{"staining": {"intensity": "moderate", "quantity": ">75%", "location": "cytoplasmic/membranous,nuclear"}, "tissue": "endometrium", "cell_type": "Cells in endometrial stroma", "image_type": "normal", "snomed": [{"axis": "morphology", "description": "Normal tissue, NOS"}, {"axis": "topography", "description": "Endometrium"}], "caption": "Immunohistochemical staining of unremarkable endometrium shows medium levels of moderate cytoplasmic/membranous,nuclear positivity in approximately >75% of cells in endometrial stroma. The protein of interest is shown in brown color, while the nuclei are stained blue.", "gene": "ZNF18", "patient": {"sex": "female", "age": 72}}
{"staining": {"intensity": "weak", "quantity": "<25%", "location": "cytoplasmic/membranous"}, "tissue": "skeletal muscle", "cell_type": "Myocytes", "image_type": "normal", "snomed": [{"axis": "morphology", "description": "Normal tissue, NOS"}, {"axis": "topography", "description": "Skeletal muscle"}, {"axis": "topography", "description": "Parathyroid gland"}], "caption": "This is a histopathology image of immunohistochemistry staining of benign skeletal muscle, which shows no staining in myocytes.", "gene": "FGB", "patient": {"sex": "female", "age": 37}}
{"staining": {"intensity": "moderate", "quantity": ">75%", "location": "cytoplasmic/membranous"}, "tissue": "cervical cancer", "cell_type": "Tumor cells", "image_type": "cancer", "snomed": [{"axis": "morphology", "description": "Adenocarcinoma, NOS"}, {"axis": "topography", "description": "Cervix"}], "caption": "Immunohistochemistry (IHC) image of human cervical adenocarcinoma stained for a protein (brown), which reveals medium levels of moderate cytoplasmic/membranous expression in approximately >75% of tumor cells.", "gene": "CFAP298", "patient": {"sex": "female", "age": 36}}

- - - - -

**Action item:** Beginning with the first line above, transcribe all of the data exactly.

**Your response:**
{"staining": {"intensity": "moderate", "quantity": ">75%", "location": "cytoplasmic/membranous,nuclear"}, "tissue": "endometrium", "cell_type": "Cells in endometrial stroma", "image_type": "normal", "snomed": [{"axis": "morphology", "description": "Normal tissue, NOS"}, {"axis": "topography", "description": "Endometrium"}], "caption": "Immunohistochemical staining of unremarkable endometrium shows medium levels of moderate cytoplasmic/membranous,nuclear positivity in approximately >75% of cells in endometrial stroma. The protein of interest is shown in brown color, while the nuclei are stained blue.", "gene": "ZNF18", "patient": {"sex": "female", "age": 72}}
{"staining": {"intensity": "weak", "quantity": "<25%", "location": "cytoplasmic/membranous"}, "tissue": "skeletal muscle", "cell_type": "Myocytes", "image_type": "normal", "snomed": [{"axis": "morphology", "description": "Normal tissue, NOS"}, {"axis": "topography", "description": "Skeletal muscle"}, {"axis": "topography", "description": "Parathyroid gland"}], "caption": "This is a histopathology image of immunohistochemistry staining of benign skeletal muscle, which shows no staining in myocytes.", "gene": "FGB", "patient": {"sex": "female", "age": 37}}
{"staining": {"intensity": "moderate", "quantity": ">75%", "location": "cytoplasmic/membranous"}, "tissue": "cervical cancer", "cell_type": "Tumor cells", "image_type": "cancer", "snomed": [{"axis": "morphology", "description": "Adenocarcinoma, NOS"}, {"axis": "topography", "description": "Cervix"}], "caption": "Immunohistochemistry (IHC) image of human cervical adenocarcinoma stained for a protein (brown), which reveals medium levels of moderate cytoplasmic/membranous expression in approximately >75% of tumor cells.", "gene": "CFAP298", "patient": {"sex": "female", "age": 36}}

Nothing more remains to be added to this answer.